A decade later, in 1989-90, derbies in the Second Division took place again. Under the management of Jim Smith, Newcastle finished third and only missed out on automatic promotion on the final day while Leeds and Sheffield United went up. Sunderland were under the management of Denis Smith, who resurrected the club by winning the Third Division championship in 1988, finished 6th. Thus it went to play-offs in which Newcastle seemingly had the edge after drawing 0-0 at Roker Park. In the second leg, Sunderland managed a 2-0 win to set up a play-off final with Ossie Ardiles’ Swindon Town side. They lost that one, but were promoted through the back door as Swindon’s promotion was cancelled.

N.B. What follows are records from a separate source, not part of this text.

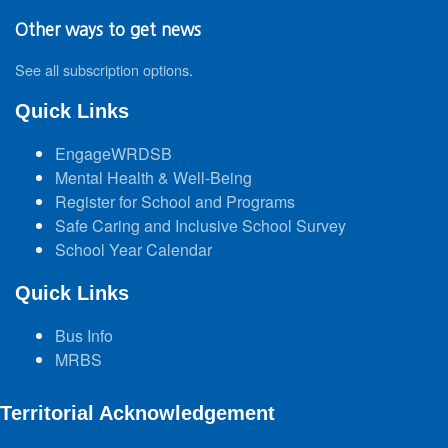
Other ways to get news
See all subscription options
.
Quick Links
EngageWRDSB
Mental Health & Well-Being
Register for School and Programs
Safe Caring and Inclusive School Survey
School Year Calendar
Quick Links
Bus Info
MRBS
Territorial Acknowledgement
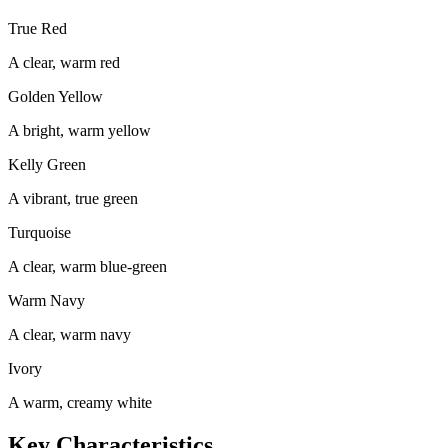
True Red
A clear, warm red
Golden Yellow
A bright, warm yellow
Kelly Green
A vibrant, true green
Turquoise
A clear, warm blue-green
Warm Navy
A clear, warm navy
Ivory
A warm, creamy white
Key Characteristics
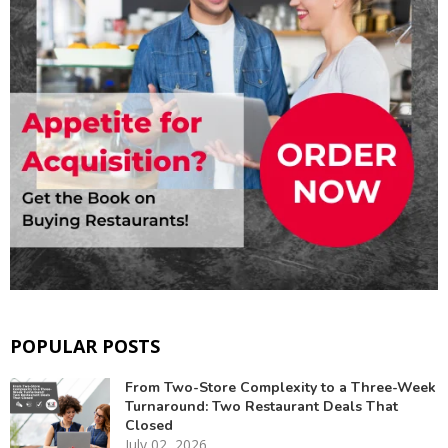
POPULAR POSTS
From Two-Store Complexity to a Three-Week
Turnaround: Two Restaurant Deals That
Closed
July 02, 2026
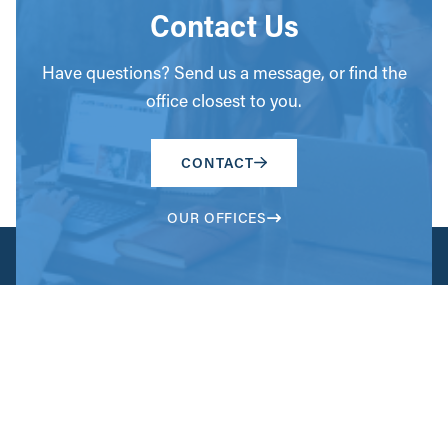
Contact Us
Have questions? Send us a message, or find the
office closest to you.
CONTACT
OUR OFFICES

For some, Sunday’s game could turn out to be the most important since 1990. Newcastle’s failure to gain promotion occurred amidst a brewing boardroom battle that would see Sir John Hall emerge victorious, and lay the foundations for the club’s 1990s resurgence. For Sunderland, the 1990s would see the club pull back from the brink with two promotions under Peter Reid, a new stadium, and followed that up with two respectable Premier League seasons spearheaded by Kevin Phillips, who won the European Golden Boot. Time will tell how their most recent top-flight stay will be viewed, but increasingly the words “squandered opportunity” seem appropriate.

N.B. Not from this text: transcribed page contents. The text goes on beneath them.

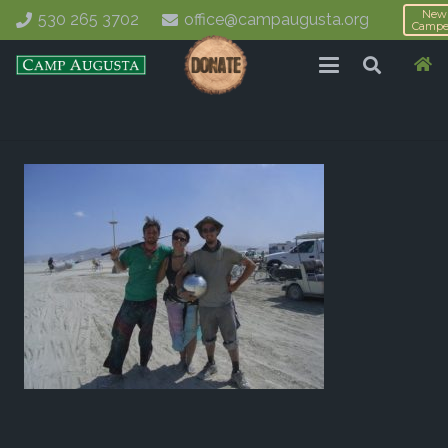
New
530 265 3702
office@campaugusta.org
Campe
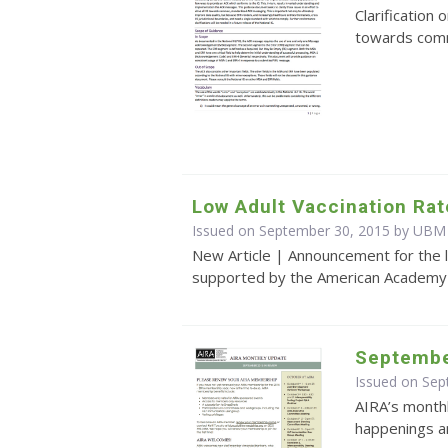
Clarification 
towards com
Low Adult Vaccination Rat
Issued on September 30, 2015 by UBM
New Article | Announcement for the l
supported by the American Academy o
Septembe
Issued on Se
AIRA’s monthl
happenings an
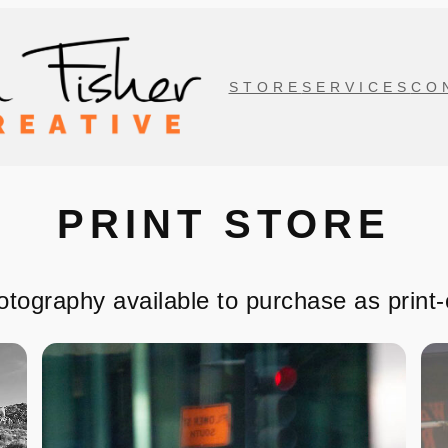
STORE
SERVICES
CO
PRINT STORE
otography available to purchase as print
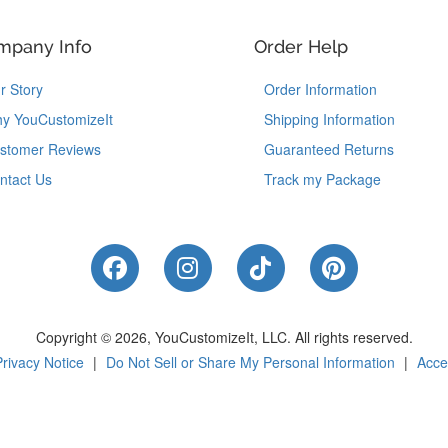
mpany Info
Order Help
r Story
Order Information
y YouCustomizeIt
Shipping Information
stomer Reviews
Guaranteed Returns
ntact Us
Track my Package
Like Us on Facebook
Follow Us on Instagram
Follow Us on Tik
Follow Us 
Copyright © 2026, YouCustomizeIt, LLC.
All rights reserved.
Privacy Notice
|
Do Not Sell or Share My Personal Information
|
Acces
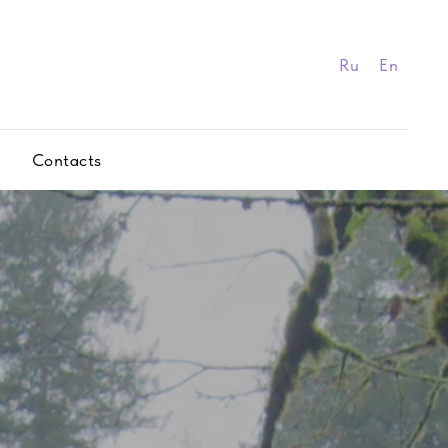
Ru
En
Contacts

Should one or both north-east clubs plunge out of the Premier League, it may yet be an even bigger blow amid even more widespread coverage. This is because a slow decline in fortunes on and off the park is often more painful, as Aston Villa amply demonstrate, with the potential to snowball into something far more hideous. For this reason, Sunday’s Derby could be one that few can miss or few will forget – even if not for all the right reasons.